43. Hiroshima is not especially known for its trains, but the city does have a streetcar. It takes about 10 minutes to get from downtown Hiroshima to the port.

44. If you’re looking for an alternative mode of transportation, and especially if the weather is warm and sunny, you can also sign up for a Hiroshima cruise, which will take you through the city’s numerous canals.

45. If you fancy cycling, do so along the Shimanami Yumeshima Kaido. The whole road can take up to two to three days to ride, but you can do only a portion as a one-day activity.

46. Along the Shimanami Yumeshima Kaido, on the small island of Mukaishima, is Pitchfork Farms, a modest but thriving natural farm run by Thomas Kloepfer and his wife, Kaori. If you’re looking to get reacquainted with nature and taste a little bit of the slow life, stop here.

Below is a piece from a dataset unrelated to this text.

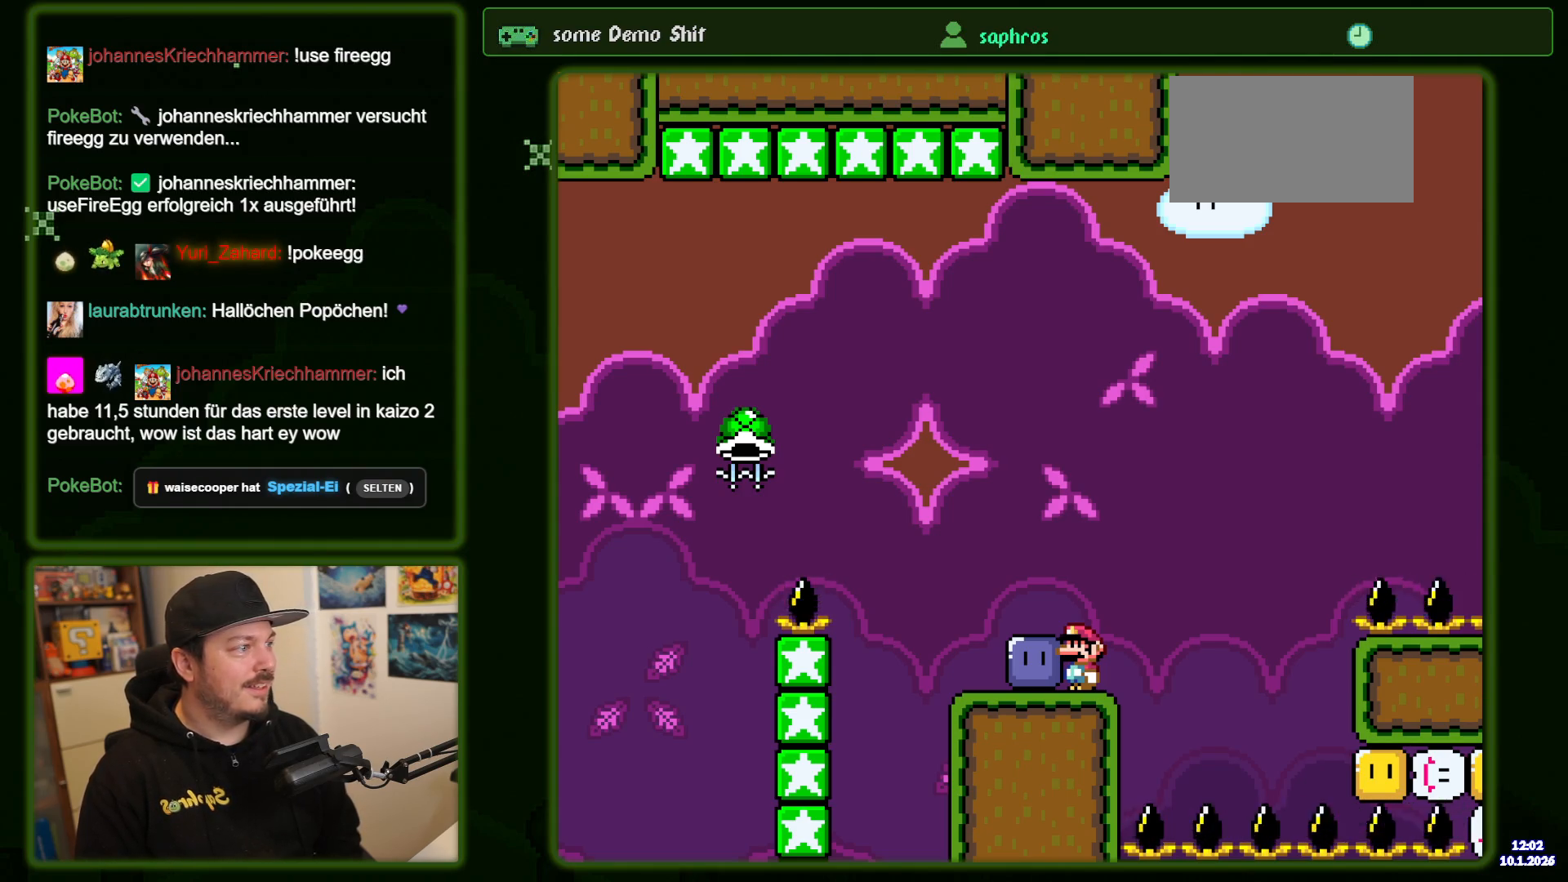
{"dt_ms": 500, "buttons": ["Y", "DPAD_LEFT"], "events": [[117, "DPAD_LEFT", "down"], [183, "Y", "up"], [317, "Y", "down"], [383, "Y", "up"], [467, "Y", "down"]]}
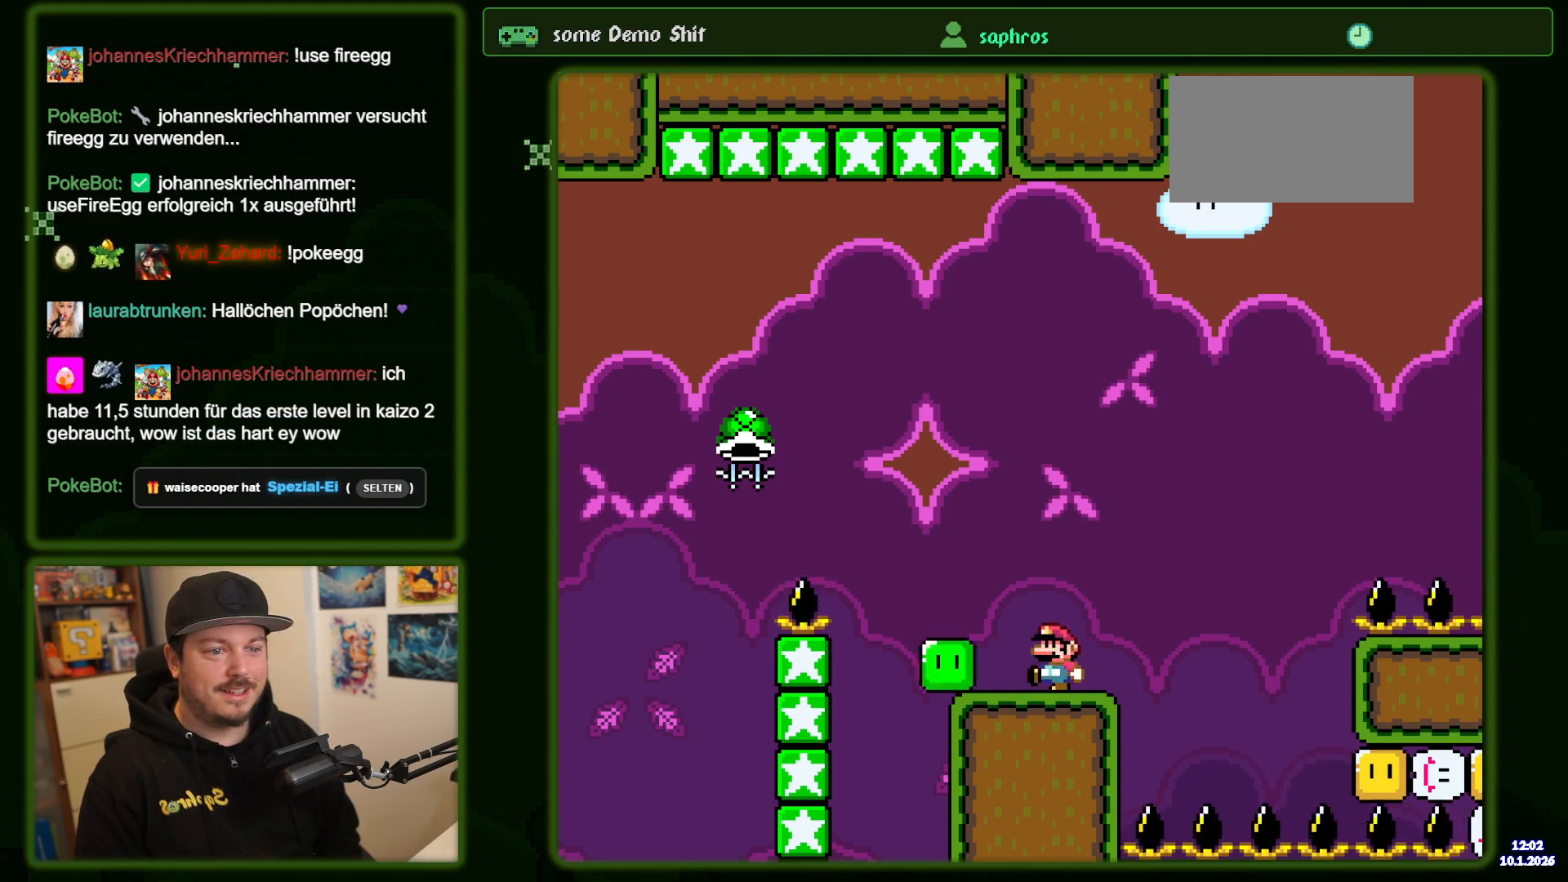
{"dt_ms": 1000, "buttons": ["B", "Y"]}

47. And when in Onomichi, if you identify as a cat person, stroll along the Onomichi Cat Trail. The off-road path is said to see over 100 cats pass through and you can see feline-inspired sculptures and murals along the way.

48. Architecture fans should consider booking a night at Log, a renovated apartment building-turned stunning hotel at the foot of Mount Senkoji. It has a garden, restaurant and an art gallery.

49. Consider booking a cruise aboard Japan’s first floating ryokan, Guntu. The cruise starts and ends at Onomichi, but takes guests through the Seto Inland Sea and neighboring prefectures.

50. For a similar high-end experience on land, check out Bellavista Spa & Marina Onomichi. The hotel is known for its stunning Ribbon Chapel, designed by Hiroshi Nakamura & NAP. There’s also a restaurant that boasts great French cuisine.